▸ **Problem A**
Reproduce everything in the entries from the line containing "we've got you covered." down to the line containing "and its partners.", replacing "Subscribe" with "Sign up" and leaving all else unchanged.

The list-item example above used one function to find the items and another to "clearn them up."
  + This is great! And, will work for absolutely anything you need (adding functions as you go...)

**However**, there is a very powerful "mini" pattern-matching language that can help with many text-processing tasks: ***regular expressions***
  + Sometimes called <tt>regex</tt>'es or <tt>re</tt>'s,
  + regular expressions are a very compact languages for matching text patterns.
  + the Python library is <tt>re</tt>

Before unpacking the regex language, let's see it in action for the "handle list-item tags" challenge:

In [43]:
# Let's import the regular expression library (it should be built-in)
import re

In [44]:
# REs are a whole language! 
# Let's see a strategic use, to get our snacks from the snack_page above:
import re

m = re.findall(r'<li class="snack">(.*)</li>', snack_page )      # Yikes!    Common functions: findall, sub, search, match  

print(f"{m = }")                                                 # Wow!!!

NameError: name 'snack_page' is not defined

### A nice example of RE's, _Regular Expressions_!  &nbsp;&nbsp; 

No turning back now...  😊

<br>

As a goal, let's build up to that large example above.  However, we won't use ``findall`` .

It's more informative to use ``sub`` (for _substitution_), so we can see what's found -- and what it becomes.

In [6]:
# Let's try some smaller examples to build up to the snack_page example:

# fundamental capabilities:  regex matching and substitution  
#
#    the regex:
#      matcher:    replacer:   in this string:
re.sub(r"Harvey",  "Mildred",  "Harvey Mudd")           # the 'r' is for 'raw' strings. They're best for re's.

'Mildred Mudd'

In [7]:
re.sub(r"car", "cat",  "This car is careful!")          # we'll stick with substitution for now...  uh oh!  space or ,1

'This cat is cateful!'

In [16]:
re.sub(r"a.*a", "a-a", "alabama")  

'a-a'

In [45]:
re.sub(r"d", "dd", "Harvey Mud")          # try "Mildred Mudd"

'Harvey Mudd'

In [46]:
# ANCHORS:  Patterns can be anchored:   $ meand the _end_
re.sub(r"d$", "dd", "Mildred Mud" )   # $ signifies (matches) the END of the line

'Mildred Mudd'

In [47]:
# ANCHORS:  Patterns can be anchored:   ^  means the _start_ 
re.sub(r"^M", "ℳ", "Mildred Mudd" )   # ^ signifies (matches) the START of the line  (unicode M :)

'ℳildred Mudd'

In [48]:
# PLUS  +   means one or more:
re.sub(r"i+", "i", "Isn't the aliiien skiing this weekend? AiiiIIIiiiiIIIeee!" )   # try replacing with "" or "I" or "𝒾" or "ⓘ"

"Isn't the alien sking this weekend? AiIIIiIIIeee!"

In [49]:
# SquareBrackets  [iI]  mean any from that character group:
re.sub(r"[Ii]+", "i", "Isn't the aliiien skiing this weekend? AiiiIIIiiiiIIIeee!" )   # it can vary within the group!

▸ **Problem B**
Continue the notebook text on Python regular expressions from where it stops.

▸ **Dataset entries**
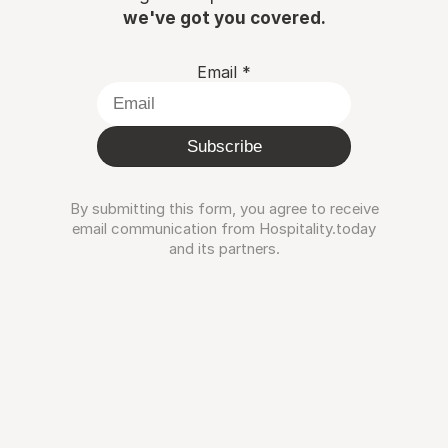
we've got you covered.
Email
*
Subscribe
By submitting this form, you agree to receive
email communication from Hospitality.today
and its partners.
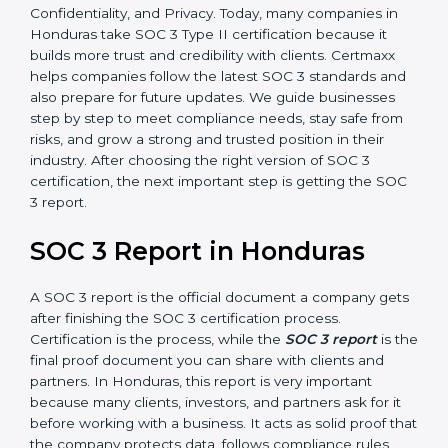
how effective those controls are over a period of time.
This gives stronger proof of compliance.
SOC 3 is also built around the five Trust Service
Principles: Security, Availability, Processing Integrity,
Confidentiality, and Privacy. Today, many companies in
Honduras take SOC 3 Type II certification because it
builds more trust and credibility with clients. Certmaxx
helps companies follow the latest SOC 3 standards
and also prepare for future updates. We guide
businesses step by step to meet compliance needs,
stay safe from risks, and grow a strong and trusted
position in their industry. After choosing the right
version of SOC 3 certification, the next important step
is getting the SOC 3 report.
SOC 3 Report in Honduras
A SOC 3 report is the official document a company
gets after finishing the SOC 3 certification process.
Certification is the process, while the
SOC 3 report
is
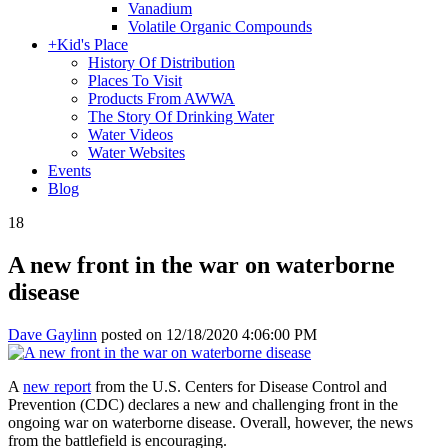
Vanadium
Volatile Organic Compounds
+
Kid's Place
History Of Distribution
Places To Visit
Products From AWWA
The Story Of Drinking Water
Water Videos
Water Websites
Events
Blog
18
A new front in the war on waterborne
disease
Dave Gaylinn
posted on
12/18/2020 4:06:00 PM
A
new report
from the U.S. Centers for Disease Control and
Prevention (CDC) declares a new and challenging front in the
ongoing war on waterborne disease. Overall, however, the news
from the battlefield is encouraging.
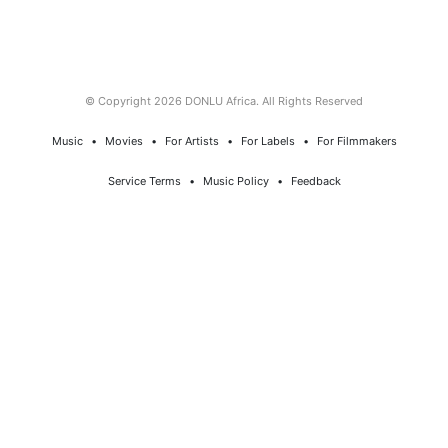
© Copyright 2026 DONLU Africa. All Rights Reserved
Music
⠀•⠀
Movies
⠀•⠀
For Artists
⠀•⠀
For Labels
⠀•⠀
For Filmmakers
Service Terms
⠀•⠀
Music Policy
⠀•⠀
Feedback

---

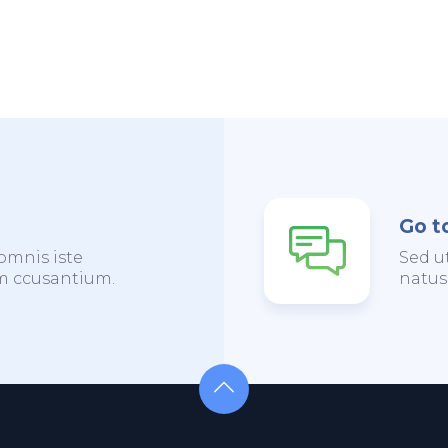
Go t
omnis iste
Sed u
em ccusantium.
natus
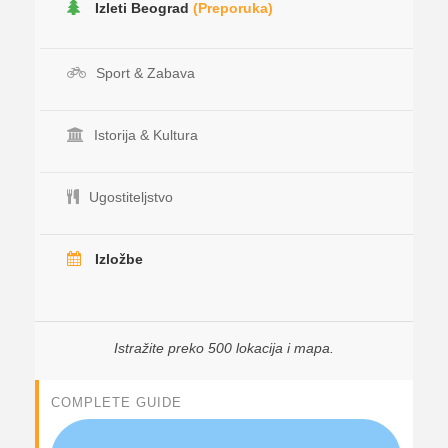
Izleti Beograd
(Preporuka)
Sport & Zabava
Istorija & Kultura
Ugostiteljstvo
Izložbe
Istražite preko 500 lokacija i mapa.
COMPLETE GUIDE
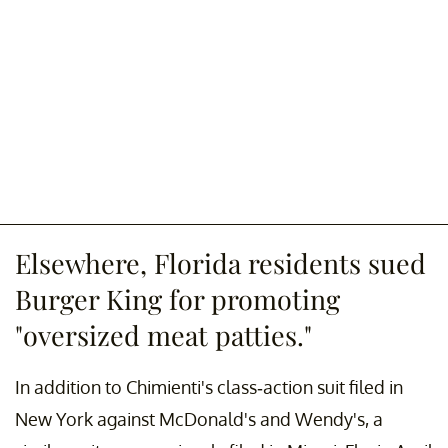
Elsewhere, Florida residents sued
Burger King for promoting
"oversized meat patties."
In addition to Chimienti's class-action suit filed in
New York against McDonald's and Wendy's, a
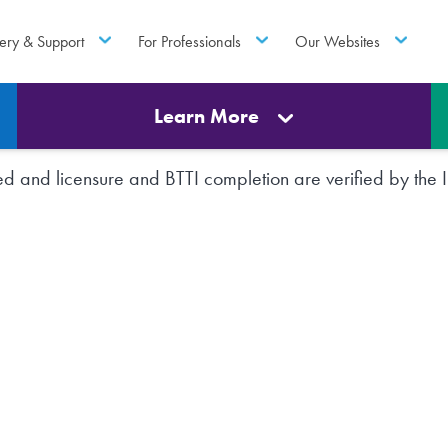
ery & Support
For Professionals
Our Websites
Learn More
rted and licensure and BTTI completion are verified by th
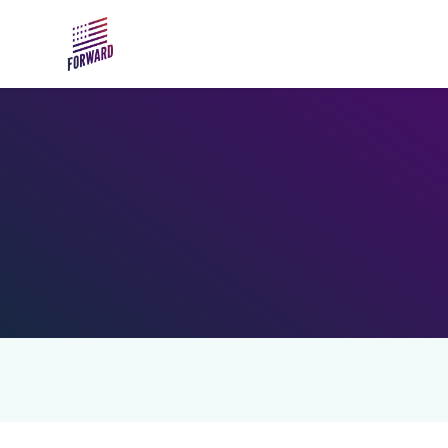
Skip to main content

▸ **Task response A**
we've got you covered.
Email
*
Sign up
By submitting this form, you agree to receive
email communication from Hospitality.today
and its partners.

▸ **Task response B**
"isn't the alien sking this weekend? Aieee!"

In [50]:
# SquareBrackets allow ranges, e.g., [a-z]
re.sub(r"[a-z]", "*", "Aha! You've FOUND my secret: 42!")       # use a +,  add A-Z, show \w, for "word" character

"A**! Y**'** FOUND ** ******: 42!"

In [51]:
# Let's try the range [0-9] and +
re.sub(r"[0-9]+", "42",  "Aliens <3 pets! They have 45 cats, 6 lemurs, and 789 manatees!")   # DISCUSS!  no +? How to fix?!

'Aliens <42 pets! They have 42 cats, 42 lemurs, and 42 manatees!'

Ok! &nbsp;&nbsp; Let's expand our thought experiments:

In [52]:
re.sub( r"or", "and", "words or phrases" )
re.sub( r"s", "-", "words or phrases" )
re.sub( r"[aeiou]", "-", "words or phrases" )

re.sub( r"$", " [end]", "words or phrases" )
re.sub( r"^", "[start] ", "words or phrases" )

# Challenge! The dot . matches _any_ single character:  
re.sub( r".", "-", "words or phrases" )   # What will this do?

re.sub( r".s", "-S", "words or phrases" )  # And this one?!

re.sub( r".+s", "-S", "words or phrases" )  # And this one?!!

'-S'

There is one more "common" regular expression element. &nbsp;&nbsp; The star * means "zero or more" of what precedes it...

It's similar to the plus + (which means 1 or more), _but * also allows for 0 times_ !  &nbsp;&nbsp; This can be mind-bending...

In [53]:
# The star (asterisk) matches ZERO or more times...
re.sub(r"42*", "47", "Favorite #'s:  4 42 422 4222 42222 422222")       # try + {2}  {1,3}   (42)

"Favorite #'s:  47 47 47 47 47 47"

####   Ok!  Let's break out, to a more <font color="DodgerBlue"><b>hands-on</b></font> medium...

... to try out our ``"alabama"`` and ``"Google"`` regular-expression challenges... :) 

<br><br>

We now have ***almost*** everything in that list-item-handling example from a while back. 

Let's take a look -- and add the idea of a _capture group_   &nbsp;&nbsp; (using parens)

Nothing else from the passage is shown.